Requirement
Without changing a single word, write out every entry.

Material provided
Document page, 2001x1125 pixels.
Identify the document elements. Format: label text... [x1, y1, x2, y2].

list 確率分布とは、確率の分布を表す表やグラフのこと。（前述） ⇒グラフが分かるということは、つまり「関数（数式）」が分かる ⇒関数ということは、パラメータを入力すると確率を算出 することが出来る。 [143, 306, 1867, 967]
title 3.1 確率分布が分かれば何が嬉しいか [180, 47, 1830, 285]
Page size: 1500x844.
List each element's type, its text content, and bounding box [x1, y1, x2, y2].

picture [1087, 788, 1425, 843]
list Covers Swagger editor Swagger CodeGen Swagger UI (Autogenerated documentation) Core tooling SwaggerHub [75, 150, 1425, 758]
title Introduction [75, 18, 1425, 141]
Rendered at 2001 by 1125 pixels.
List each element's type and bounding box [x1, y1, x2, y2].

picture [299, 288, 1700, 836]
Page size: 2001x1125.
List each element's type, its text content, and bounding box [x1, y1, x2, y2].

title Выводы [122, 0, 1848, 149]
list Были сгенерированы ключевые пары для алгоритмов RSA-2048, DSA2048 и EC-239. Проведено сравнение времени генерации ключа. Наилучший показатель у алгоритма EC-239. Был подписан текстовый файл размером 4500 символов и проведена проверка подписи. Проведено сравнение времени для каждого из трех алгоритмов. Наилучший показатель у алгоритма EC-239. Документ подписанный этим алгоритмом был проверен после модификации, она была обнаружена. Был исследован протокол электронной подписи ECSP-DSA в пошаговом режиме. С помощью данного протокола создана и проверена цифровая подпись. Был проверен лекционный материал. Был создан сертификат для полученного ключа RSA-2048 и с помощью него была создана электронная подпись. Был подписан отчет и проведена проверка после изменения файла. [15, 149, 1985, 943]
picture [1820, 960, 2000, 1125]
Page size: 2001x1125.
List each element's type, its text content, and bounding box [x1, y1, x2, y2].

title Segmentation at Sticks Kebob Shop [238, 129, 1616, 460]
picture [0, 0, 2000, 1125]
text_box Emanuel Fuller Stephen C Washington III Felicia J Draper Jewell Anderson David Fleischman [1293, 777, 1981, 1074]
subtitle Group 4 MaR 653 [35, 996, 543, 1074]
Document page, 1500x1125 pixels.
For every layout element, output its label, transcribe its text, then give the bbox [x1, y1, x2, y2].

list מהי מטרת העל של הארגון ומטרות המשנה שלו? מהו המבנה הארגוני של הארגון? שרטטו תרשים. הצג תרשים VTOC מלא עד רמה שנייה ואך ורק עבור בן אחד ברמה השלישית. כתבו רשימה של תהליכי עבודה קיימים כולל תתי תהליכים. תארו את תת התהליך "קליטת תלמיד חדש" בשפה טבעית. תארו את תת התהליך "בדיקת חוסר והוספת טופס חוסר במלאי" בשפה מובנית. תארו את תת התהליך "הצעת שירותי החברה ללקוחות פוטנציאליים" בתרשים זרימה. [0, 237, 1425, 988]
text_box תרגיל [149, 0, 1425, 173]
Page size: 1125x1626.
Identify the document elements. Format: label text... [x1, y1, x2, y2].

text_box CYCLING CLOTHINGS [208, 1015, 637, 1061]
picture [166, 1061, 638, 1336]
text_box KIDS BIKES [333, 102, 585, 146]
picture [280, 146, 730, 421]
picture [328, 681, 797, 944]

Worked solution
Document page, 2001x1125 pixels.
Identify the document elements. Format: label text... [x1, y1, x2, y2].

list 確率分布とは、確率の分布を表す表やグラフのこと。（前述） ⇒グラフが分かるということは、つまり「関数（数式）」が分かる ⇒関数ということは、パラメータを入力すると確率を算出 することが出来る。 [143, 306, 1867, 967]
title 3.1 確率分布が分かれば何が嬉しいか [180, 47, 1830, 285]
Page size: 1500x844.
List each element's type, its text content, and bounding box [x1, y1, x2, y2].

picture [1087, 788, 1425, 843]
list Covers Swagger editor Swagger CodeGen Swagger UI (Autogenerated documentation) Core tooling SwaggerHub [75, 150, 1425, 758]
title Introduction [75, 18, 1425, 141]
Rendered at 2001 by 1125 pixels.
List each element's type and bounding box [x1, y1, x2, y2].

picture [299, 288, 1700, 836]
Page size: 2001x1125.
List each element's type, its text content, and bounding box [x1, y1, x2, y2].

title Выводы [122, 0, 1848, 149]
list Были сгенерированы ключевые пары для алгоритмов RSA-2048, DSA2048 и EC-239. Проведено сравнение времени генерации ключа. Наилучший показатель у алгоритма EC-239. Был подписан текстовый файл размером 4500 символов и проведена проверка подписи. Проведено сравнение времени для каждого из трех алгоритмов. Наилучший показатель у алгоритма EC-239. Документ подписанный этим алгоритмом был проверен после модификации, она была обнаружена. Был исследован протокол электронной подписи ECSP-DSA в пошаговом режиме. С помощью данного протокола создана и проверена цифровая подпись. Был проверен лекционный материал. Был создан сертификат для полученного ключа RSA-2048 и с помощью него была создана электронная подпись. Был подписан отчет и проведена проверка после изменения файла. [15, 149, 1985, 943]
picture [1820, 960, 2000, 1125]
Page size: 2001x1125.
List each element's type, its text content, and bounding box [x1, y1, x2, y2].

title Segmentation at Sticks Kebob Shop [238, 129, 1616, 460]
picture [0, 0, 2000, 1125]
text_box Emanuel Fuller Stephen C Washington III Felicia J Draper Jewell Anderson David Fleischman [1293, 777, 1981, 1074]
subtitle Group 4 MaR 653 [35, 996, 543, 1074]
Document page, 1500x1125 pixels.
For every layout element, output its label, transcribe its text, then give the bbox [x1, y1, x2, y2].

list מהי מטרת העל של הארגון ומטרות המשנה שלו? מהו המבנה הארגוני של הארגון? שרטטו תרשים. הצג תרשים VTOC מלא עד רמה שנייה ואך ורק עבור בן אחד ברמה השלישית. כתבו רשימה של תהליכי עבודה קיימים כולל תתי תהליכים. תארו את תת התהליך "קליטת תלמיד חדש" בשפה טבעית. תארו את תת התהליך "בדיקת חוסר והוספת טופס חוסר במלאי" בשפה מובנית. תארו את תת התהליך "הצעת שירותי החברה ללקוחות פוטנציאליים" בתרשים זרימה. [0, 237, 1425, 988]
text_box תרגיל [149, 0, 1425, 173]
Page size: 1125x1626.
Identify the document elements. Format: label text... [x1, y1, x2, y2].

text_box CYCLING CLOTHINGS [208, 1015, 637, 1061]
picture [166, 1061, 638, 1336]
text_box KIDS BIKES [333, 102, 585, 146]
picture [280, 146, 730, 421]
picture [328, 681, 797, 944]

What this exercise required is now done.